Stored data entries
=== Begin Enclosure ===
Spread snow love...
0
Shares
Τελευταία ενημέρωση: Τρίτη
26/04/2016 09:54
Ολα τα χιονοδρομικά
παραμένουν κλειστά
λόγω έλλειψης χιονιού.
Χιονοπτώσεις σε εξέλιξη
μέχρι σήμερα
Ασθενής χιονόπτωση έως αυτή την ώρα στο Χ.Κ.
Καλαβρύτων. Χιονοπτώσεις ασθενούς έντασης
=== End Enclosure ===
Pull out all lines containing the word "Χιονοπτώσεις" from the entries above.

§ **Result of the task**
Χιονοπτώσεις σε εξέλιξη
Καλαβρύτων. Χιονοπτώσεις ασθενούς έντασης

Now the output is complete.